Increase total write throughput by allowing a database to scale across multiple physical machines
Increase total read throughput for multiple concurrent clients when fetching documents by id
Increase total storage capacity by spreading the storage across multiple machines
Make the partitioned database appear as a single database via the HTTP API, keeping compatibility with existing client implementations
Allow the partition topology to be configurable to support different performance needs

Scenarios/Use Cases

Here are the initial use cases we want to support, and then subsequent use cases we want to target.

I am using the "CouchDB system" to describe the overall server system, as this may involve both a server and some kind of proxy that knows how to route requests to the proper node, plus any other moving parts that may need to be introduced (hopefully not too many).

Initial Use Cases

A user finds that a single machine is not big enough to hold all of their data or does not give them the performance they need, and wants to split the database across two or more machines.
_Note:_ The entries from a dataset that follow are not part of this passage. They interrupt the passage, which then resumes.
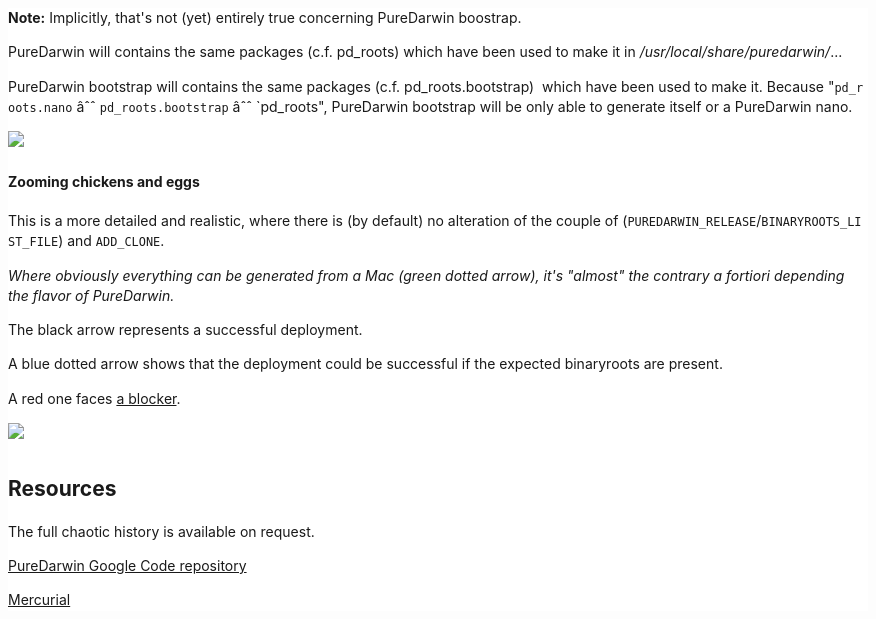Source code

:
**Note:** Implicitly, that's not (yet) entirely true concerning PureDarwin boostrap.


PureDarwin will contains the same packages (c.f. pd_roots) which have been used to make it in */usr/local/share/puredarwin/*...

PureDarwin bootstrap will contains the same packages (c.f. pd_roots.bootstrap)  which have been used to make it. Because "`pd_roots.nano` âˆˆ `pd_roots.bootstrap` âˆˆ `pd_roots", PureDarwin bootstrap will be only able to generate itself or a PureDarwin nano.</span>


[![](../_/rsrc/1263245272700/developers/repository/pd_roots_overview_without_shortcircuiting_arcs.gif)](repository/pd_roots_overview_without_shortcircuiting_arcs.gif%3Fattredirects=0)

#### Zooming chickens and eggs
This is a more detailed and realistic, where there is (by default) no alteration of the couple of (`PUREDARWIN_RELEASE`/`BINARYROOTS_LIST_FILE`) and `ADD_CLONE`.


_Where obviously everything can be generated from a Mac (green dotted arrow), it's "almost" the contrary a fortiori depending the flavor of PureDarwin._

The black arrow represents a successful deployment.

A blue dotted arrow shows that the deployment could be successful if the expected binaryroots are present.

A red one faces [a blocker](../blockers.html).


[![](../_/rsrc/1263244777135/developers/repository/releases_chicken_egg_x2.gif)](repository/releases_chicken_egg_x2.gif%3Fattredirects=0)

Resources
---------

The full chaotic history is available on request.

[PureDarwin Google Code repository](http://puredarwin.googlecode.com/)

[Mercurial](http://mercurial.selenic.com/wiki/)
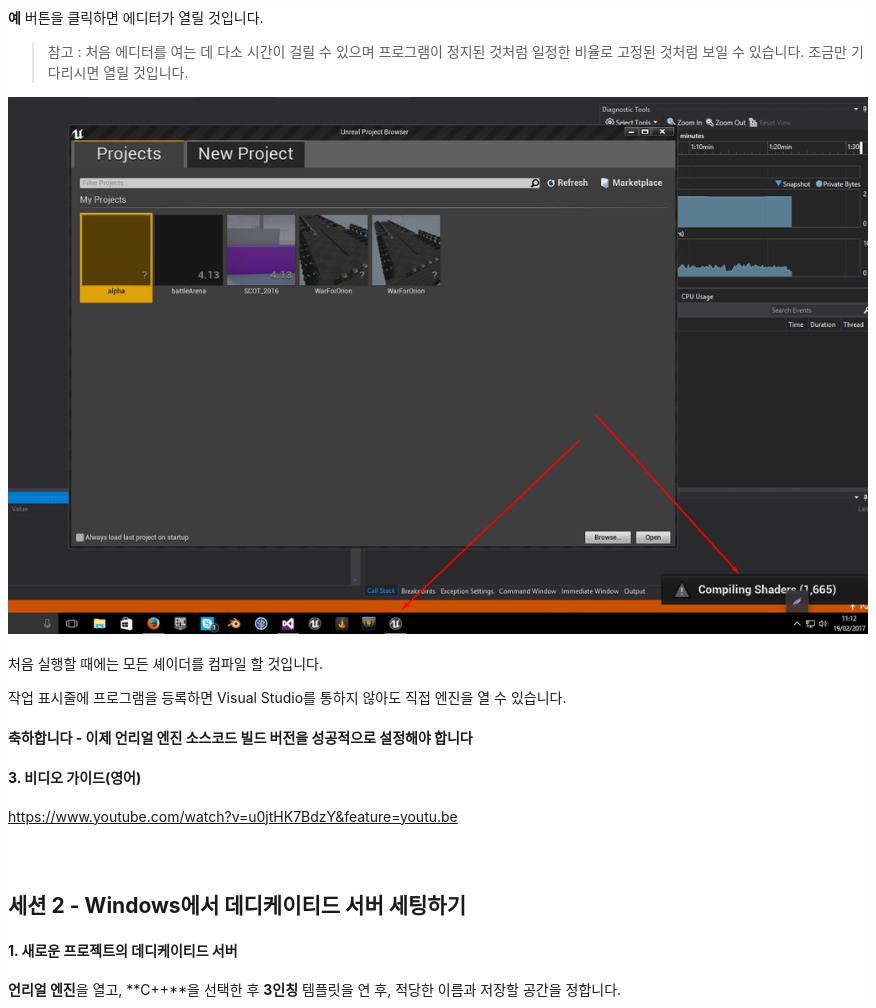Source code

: **예** 버튼을 클릭하면 에디터가 열릴 것입니다.

> 참고 : 처음 에디터를 여는 데 다소 시간이 걸릴 수 있으며 프로그램이 정지된 것처럼 일정한 비율로 고정된 것처럼 보일 수 있습니다. 조금만 기다리시면 열릴 것입니다.

![Shaders](Images/Shaders.png)

처음 실행할 때에는 모든 셰이더를 컴파일 할 것입니다.

작업 표시줄에 프로그램을 등록하면 Visual Studio를 통하지 않아도 직접 엔진을 열 수 있습니다.

  

#### 축하합니다 - 이제 언리얼 엔진 소스코드 빌드 버전을 성공적으로 설정해야 합니다

#### 3. 비디오 가이드(영어)

<https://www.youtube.com/watch?v=u0jtHK7BdzY&feature=youtu.be>

  <br />

## 세션 2 - Windows에서 데디케이티드 서버 세팅하기

#### 1. 새로운 프로젝트의 데디케이티드 서버

**언리얼 엔진**을 열고, **C++**을 선택한 후 **3인칭** 템플릿을 연 후, 적당한 이름과 저장할 공간을 정합니다.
While the system is still running, the user configures the CouchDB system to specify the machines to be used, and the CouchDB system automatically splits the data across the new nodes. All client requests to the server continue to work as before.
A user finds that the current cluster configuration is not sufficient and wants to grow the cluster. While the system is still running, the user reconfigures the CouchDB system to include more machines, and the CouchDB system automatically repartitions the data as needed while continuing to service incoming client requests.

Later Use Cases

A node in the cluster goes down (either by accident or for planned maintenance), but the CouchDB system (and all data it serves) continues to be available.
A node comes back up, and the CouchDB system automatically brings that node back into the cluster.
A user wants to upgrade their CouchDB system without having to bring the system down. The user follows a reasonably easy procedure to upgrade each node in the cluster, and the system continues servicing requests.
A user decides to reduce the size of the cluster. The user reconfigures the system, and the system automatically repartitions the data to the smaller cluster while continuing to service requests.
The CouchDB system is running out of space or other resources. The system warns the user that space is becoming scarce
If a CouchDB system is running out of a resource, it degrades gracefully rather than failing suddenly or catastrophically

Initial Implementation Thoughts

Avoid JSON Overhead

Partition nodes should communicate via native Erlang terms instead of doing Erlang -> JSON -> Erlang conversion. This implies an Erlang API for interacting with Couch which doesn't officially exist yet.

Take Advantage of Erlang's Distributed Features

Erlang has some great tools for inter-node communication and process management; we should strive to utilize these over rolling our own node communication.

Tree Partition Topology

Support a tree partition topology that can be as shallow or deep as the user needs. It should be possible to have a flat tree with only one root and many leaf nodes, a binary tree structure, or any variant in-between.

Consistent Hashing Algorithm

The mapping of IDs to nodes should use a Consistent Hashing Algorithm. What hasn't been decided on fully (I don't think) is if a proxy node just maps IDs to its direct children or if a proxy node knows how to map IDs directly to a leaf node all the way down the tree. With this type of hashing algorithm, adding or removing a storage node just requires moving data around on its neighbors and not the entire system. Also, node failover (which is out of the scope of this document) becomes easier since you know exactly what data needs to be replicated to which servers to maintain a redundant copy of each node and the failed node's load gets spread among the remaining servers instead of just one.

Proxy and Storage Nodes

Allow a node to be a proxy node, a storage node, or both. Storage nodes contain the data and would typically be the leaf nodes of a tree. Proxy nodes combine results from multiple storage nodes before passing them up the tree (or back to the client). The distinction is entirely in configuration and only exists to simplify the mental model. If a node's ID hash points all requests to other nodes, that node is a proxy node. If a node's ID hash points all requests to itself, it is a storage node. If a node's ID hash points some requests to other nodes and some requests to itself, it is both.